— Begin —
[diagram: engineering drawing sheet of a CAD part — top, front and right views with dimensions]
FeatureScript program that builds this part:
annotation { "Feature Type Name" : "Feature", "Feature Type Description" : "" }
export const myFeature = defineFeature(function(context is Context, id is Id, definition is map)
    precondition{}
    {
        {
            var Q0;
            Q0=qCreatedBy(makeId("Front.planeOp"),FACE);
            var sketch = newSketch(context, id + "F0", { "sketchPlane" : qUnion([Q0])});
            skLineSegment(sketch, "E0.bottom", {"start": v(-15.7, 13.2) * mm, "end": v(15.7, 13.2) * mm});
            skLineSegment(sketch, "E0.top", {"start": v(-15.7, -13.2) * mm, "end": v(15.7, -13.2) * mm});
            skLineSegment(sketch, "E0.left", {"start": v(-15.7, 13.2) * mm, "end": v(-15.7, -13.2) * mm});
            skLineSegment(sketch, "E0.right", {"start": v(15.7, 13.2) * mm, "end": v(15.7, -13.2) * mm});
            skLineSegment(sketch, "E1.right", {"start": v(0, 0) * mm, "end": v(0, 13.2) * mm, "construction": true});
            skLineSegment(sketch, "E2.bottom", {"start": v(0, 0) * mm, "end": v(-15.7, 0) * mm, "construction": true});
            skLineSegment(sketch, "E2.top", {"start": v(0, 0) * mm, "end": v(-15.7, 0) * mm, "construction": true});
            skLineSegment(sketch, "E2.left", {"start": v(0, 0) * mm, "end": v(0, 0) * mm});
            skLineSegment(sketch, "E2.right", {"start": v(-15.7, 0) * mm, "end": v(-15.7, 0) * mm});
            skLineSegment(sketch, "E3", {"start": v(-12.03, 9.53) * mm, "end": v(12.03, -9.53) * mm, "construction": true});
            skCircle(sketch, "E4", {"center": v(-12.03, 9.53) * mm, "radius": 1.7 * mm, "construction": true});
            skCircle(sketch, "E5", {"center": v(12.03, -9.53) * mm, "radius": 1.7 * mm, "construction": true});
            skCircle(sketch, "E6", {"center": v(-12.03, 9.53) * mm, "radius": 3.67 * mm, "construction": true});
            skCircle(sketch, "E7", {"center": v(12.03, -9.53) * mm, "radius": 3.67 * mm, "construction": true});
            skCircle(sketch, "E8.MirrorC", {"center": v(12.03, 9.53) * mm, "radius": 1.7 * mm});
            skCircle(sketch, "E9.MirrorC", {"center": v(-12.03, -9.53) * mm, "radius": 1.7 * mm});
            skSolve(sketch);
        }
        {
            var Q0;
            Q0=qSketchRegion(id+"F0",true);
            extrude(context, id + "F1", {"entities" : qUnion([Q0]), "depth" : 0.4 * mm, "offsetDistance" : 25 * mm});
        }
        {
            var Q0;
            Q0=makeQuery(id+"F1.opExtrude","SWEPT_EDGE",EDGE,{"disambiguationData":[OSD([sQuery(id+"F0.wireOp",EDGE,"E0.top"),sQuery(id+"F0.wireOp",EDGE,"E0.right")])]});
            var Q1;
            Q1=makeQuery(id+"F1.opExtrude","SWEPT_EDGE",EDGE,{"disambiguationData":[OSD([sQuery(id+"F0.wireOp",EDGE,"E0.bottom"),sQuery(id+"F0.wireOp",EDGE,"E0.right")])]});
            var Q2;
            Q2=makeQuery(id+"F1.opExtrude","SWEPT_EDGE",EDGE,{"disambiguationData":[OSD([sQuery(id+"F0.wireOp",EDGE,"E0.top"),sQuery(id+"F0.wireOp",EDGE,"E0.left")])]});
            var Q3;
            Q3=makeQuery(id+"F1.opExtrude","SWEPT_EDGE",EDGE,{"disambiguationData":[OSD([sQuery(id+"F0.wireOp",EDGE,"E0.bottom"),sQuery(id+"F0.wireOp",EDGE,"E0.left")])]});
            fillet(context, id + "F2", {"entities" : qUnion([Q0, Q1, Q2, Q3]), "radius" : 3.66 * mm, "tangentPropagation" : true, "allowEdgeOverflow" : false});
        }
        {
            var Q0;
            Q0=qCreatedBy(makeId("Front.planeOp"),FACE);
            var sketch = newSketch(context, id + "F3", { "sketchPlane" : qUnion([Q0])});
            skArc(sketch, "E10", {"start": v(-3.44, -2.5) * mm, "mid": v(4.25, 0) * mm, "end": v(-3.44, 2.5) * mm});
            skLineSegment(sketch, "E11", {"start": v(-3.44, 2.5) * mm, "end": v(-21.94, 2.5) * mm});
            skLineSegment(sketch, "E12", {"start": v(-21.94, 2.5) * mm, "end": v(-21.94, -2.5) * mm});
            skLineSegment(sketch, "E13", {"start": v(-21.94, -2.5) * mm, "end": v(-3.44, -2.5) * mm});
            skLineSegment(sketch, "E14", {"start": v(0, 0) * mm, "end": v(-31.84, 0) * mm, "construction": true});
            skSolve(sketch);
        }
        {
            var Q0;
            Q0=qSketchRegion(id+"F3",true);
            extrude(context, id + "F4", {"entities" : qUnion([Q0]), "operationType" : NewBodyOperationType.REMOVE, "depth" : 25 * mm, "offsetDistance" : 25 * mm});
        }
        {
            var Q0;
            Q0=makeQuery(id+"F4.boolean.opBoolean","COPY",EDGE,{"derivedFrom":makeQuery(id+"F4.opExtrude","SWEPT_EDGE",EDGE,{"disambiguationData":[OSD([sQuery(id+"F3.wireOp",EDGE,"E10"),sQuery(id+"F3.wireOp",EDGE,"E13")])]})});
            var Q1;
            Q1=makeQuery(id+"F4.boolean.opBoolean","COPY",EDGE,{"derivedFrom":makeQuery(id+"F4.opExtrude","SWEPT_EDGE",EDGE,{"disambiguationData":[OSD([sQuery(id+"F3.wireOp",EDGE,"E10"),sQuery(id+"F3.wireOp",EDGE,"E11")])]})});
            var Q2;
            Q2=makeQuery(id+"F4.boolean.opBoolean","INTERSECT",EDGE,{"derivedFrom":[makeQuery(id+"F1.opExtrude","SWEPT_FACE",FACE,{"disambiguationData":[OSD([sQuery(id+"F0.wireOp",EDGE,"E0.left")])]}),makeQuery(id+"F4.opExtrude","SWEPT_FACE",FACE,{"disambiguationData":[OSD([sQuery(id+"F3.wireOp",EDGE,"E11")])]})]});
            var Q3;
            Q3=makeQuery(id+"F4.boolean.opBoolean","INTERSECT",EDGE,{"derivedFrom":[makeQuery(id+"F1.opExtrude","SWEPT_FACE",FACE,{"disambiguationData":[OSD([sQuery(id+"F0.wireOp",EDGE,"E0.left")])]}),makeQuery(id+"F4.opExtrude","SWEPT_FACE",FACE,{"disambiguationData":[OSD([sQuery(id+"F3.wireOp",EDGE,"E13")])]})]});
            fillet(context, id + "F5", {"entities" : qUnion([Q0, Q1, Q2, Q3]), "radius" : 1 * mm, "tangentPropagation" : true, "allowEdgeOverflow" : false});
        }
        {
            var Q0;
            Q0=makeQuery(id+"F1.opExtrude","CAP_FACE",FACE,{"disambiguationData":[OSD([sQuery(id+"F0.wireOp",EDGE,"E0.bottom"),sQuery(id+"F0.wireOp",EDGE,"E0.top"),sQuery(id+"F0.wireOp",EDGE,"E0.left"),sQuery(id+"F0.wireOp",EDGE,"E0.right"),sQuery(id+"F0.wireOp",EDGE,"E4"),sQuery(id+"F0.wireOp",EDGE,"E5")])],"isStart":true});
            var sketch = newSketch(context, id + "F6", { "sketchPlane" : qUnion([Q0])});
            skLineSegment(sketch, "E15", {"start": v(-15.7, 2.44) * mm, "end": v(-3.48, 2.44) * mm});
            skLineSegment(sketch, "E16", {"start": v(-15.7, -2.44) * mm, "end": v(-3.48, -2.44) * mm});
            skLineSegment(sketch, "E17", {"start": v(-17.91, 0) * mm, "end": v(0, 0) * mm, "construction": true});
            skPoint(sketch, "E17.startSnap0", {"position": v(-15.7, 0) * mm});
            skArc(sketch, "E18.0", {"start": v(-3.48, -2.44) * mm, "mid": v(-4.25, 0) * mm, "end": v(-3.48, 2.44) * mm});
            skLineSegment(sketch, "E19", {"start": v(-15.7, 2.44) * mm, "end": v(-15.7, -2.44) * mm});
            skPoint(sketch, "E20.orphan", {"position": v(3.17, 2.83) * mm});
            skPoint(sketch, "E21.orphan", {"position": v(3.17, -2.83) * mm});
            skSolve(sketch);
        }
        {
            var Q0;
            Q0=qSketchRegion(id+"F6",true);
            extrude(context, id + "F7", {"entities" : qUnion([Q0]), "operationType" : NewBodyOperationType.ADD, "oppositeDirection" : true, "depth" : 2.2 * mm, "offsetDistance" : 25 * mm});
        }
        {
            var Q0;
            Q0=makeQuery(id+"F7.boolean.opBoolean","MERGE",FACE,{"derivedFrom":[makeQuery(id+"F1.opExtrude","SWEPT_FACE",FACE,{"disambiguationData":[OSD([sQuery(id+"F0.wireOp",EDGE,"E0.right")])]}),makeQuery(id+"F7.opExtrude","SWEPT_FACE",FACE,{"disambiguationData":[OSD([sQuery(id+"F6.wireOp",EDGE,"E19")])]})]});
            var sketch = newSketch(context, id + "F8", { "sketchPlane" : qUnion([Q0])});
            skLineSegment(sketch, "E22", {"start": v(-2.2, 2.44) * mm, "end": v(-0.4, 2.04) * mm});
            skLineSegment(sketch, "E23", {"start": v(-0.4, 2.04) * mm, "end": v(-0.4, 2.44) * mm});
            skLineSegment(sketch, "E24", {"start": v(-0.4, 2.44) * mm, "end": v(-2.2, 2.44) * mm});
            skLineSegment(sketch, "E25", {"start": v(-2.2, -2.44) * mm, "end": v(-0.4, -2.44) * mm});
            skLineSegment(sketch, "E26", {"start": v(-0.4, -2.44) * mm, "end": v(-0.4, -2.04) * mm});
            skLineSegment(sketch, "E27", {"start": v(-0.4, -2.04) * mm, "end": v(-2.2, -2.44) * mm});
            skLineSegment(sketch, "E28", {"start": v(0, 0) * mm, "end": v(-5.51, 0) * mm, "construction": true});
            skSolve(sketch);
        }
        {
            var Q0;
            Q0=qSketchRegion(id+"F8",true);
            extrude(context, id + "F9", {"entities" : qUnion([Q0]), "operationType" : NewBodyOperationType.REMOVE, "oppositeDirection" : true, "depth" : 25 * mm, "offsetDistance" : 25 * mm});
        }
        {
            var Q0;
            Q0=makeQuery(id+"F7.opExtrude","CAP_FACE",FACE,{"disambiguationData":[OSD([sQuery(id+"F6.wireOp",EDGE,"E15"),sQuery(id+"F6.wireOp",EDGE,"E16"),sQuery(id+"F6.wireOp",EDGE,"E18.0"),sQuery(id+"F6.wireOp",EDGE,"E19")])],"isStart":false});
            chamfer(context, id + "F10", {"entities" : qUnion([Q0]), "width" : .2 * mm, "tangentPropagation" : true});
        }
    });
— End —
Print the material from its first line through the line containing "v(0, 13.2) *", with both of those lines included. Keep every character the same as in the source.

■ Reply to the task
[diagram: engineering drawing sheet of a CAD part — top, front and right views with dimensions]
FeatureScript program that builds this part:
annotation { "Feature Type Name" : "Feature", "Feature Type Description" : "" }
export const myFeature = defineFeature(function(context is Context, id is Id, definition is map)
    precondition{}
    {
        {
            var Q0;
            Q0=qCreatedBy(makeId("Front.planeOp"),FACE);
            var sketch = newSketch(context, id + "F0", { "sketchPlane" : qUnion([Q0])});
            skLineSegment(sketch, "E0.bottom", {"start": v(-15.7, 13.2) * mm, "end": v(15.7, 13.2) * mm});
            skLineSegment(sketch, "E0.top", {"start": v(-15.7, -13.2) * mm, "end": v(15.7, -13.2) * mm});
            skLineSegment(sketch, "E0.left", {"start": v(-15.7, 13.2) * mm, "end": v(-15.7, -13.2) * mm});
            skLineSegment(sketch, "E0.right", {"start": v(15.7, 13.2) * mm, "end": v(15.7, -13.2) * mm});
            skLineSegment(sketch, "E1.right", {"start": v(0, 0) * mm, "end": v(0, 13.2) * mm, "construction": true});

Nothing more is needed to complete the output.